Previous studies have shown that platelets are activated during atrial fibrillation (AF). However, prophylactic therapy with aspirin is not associated with a reduction of thromboembolic complications in patients with AF. Stimulation of platelet thrombin and ADP receptors causes a release of P-selectin, which is not affected by aspirin. The purpose of this study was to assess the influence of AF on platelet P-selectin expression. Blood samples from 30 patients were studied ex vivo. Nineteen patients had chronic AF (> 3 months), 11 patients were in sinus rhythm (SR). P-selectin expression was determined by flow cytometry (antibody binding capacity [BC]) at baseline and after platelet stimulation with adenosine diphosphate (ADP) and thrombin receptor activating peptide (TRAP). To determine the effect of heart rate and atrial pressure (RAP), measurements were repeated after 10 minutes of ventricular pacing (120 beats/min) in patients with SR. P-selectin expression was increased in patients with AF at baseline (AF: 1329 +/- 81 BC vs SR: 968 +/- 108 BC; P < 0.05) and after stimulation with ADP (AF: 1445 +/- 101 BC vs SR: 1061 +/- 109 BC; P < 0.05) and TRAP (AF: 13,783 +/- 2442 BC vs SR: 5977 +/- 800 BC; P < 0.05). RAP (2.0 +/- 0.5 vs 6.0 +/- 0.8 mmHg; P < 0.01) and atrial rate (75 +/- 5 vs 114 +/- 5 beats/min; P < 0.001) increased during ventricular pacing.
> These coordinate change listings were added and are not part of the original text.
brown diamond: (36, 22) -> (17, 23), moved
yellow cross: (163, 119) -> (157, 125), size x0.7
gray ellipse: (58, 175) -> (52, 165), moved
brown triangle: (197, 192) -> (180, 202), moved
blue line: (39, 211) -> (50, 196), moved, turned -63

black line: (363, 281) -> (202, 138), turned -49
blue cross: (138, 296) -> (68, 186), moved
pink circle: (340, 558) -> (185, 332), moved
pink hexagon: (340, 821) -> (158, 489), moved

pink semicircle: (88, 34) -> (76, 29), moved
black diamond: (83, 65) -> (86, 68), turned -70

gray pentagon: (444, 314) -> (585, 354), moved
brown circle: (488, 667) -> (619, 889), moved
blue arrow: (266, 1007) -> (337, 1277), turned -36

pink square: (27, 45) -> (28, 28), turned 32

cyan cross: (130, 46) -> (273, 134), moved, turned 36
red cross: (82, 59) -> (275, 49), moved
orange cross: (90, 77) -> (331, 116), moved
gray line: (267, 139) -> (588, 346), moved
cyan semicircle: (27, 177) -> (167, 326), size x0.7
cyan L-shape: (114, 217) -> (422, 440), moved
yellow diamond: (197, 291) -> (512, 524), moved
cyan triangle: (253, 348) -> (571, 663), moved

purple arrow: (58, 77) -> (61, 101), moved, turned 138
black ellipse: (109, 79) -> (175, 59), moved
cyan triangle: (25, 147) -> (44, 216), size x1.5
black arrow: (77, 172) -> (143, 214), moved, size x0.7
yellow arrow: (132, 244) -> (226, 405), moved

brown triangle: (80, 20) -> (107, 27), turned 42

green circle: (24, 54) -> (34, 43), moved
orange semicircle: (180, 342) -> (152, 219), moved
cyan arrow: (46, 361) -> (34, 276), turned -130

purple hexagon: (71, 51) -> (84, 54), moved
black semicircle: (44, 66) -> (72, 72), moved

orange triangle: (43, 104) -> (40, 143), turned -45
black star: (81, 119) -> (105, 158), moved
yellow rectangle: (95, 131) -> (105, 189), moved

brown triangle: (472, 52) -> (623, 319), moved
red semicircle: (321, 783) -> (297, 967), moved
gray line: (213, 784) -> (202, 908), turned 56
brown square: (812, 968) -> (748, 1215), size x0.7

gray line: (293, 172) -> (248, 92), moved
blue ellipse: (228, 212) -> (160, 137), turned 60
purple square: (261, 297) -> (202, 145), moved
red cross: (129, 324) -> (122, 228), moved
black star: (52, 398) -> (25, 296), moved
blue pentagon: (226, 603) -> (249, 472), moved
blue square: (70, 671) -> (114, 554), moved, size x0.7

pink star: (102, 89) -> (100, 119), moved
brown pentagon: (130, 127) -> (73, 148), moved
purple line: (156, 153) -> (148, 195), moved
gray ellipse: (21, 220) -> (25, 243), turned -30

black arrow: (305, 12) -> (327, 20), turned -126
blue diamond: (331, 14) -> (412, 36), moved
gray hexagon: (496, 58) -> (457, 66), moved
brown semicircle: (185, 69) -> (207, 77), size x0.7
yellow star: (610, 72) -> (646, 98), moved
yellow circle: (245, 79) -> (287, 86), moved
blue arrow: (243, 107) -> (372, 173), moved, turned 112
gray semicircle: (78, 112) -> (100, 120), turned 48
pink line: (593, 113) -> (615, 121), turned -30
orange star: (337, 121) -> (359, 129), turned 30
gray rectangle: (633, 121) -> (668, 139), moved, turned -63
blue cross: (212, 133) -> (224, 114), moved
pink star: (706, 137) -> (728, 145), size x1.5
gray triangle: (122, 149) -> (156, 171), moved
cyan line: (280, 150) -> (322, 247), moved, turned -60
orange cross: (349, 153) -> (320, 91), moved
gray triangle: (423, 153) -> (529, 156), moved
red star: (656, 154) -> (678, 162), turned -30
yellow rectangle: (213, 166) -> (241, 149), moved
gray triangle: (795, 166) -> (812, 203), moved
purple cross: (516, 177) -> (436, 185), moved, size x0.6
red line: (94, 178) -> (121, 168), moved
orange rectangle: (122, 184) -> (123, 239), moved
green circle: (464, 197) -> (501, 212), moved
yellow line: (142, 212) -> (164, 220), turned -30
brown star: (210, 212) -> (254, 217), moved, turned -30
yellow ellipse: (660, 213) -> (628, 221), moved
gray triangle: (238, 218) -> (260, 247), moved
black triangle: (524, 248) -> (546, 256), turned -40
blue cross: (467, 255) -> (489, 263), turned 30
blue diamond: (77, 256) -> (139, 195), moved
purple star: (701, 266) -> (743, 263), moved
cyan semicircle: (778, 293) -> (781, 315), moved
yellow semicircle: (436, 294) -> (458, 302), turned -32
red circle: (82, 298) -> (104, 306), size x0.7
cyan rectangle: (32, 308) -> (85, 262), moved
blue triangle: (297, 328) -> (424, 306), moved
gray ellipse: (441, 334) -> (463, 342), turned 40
However, P-selectin levels remained stable. AF was accompanied by increased P-selectin expression. In contrast, increased ventricular rate and elevated atrial pressure alone had no effect on platelet activity. Further studies are needed to determine if platelet ADP receptor inhibitors offer a therapeutic benefit in patients with AF.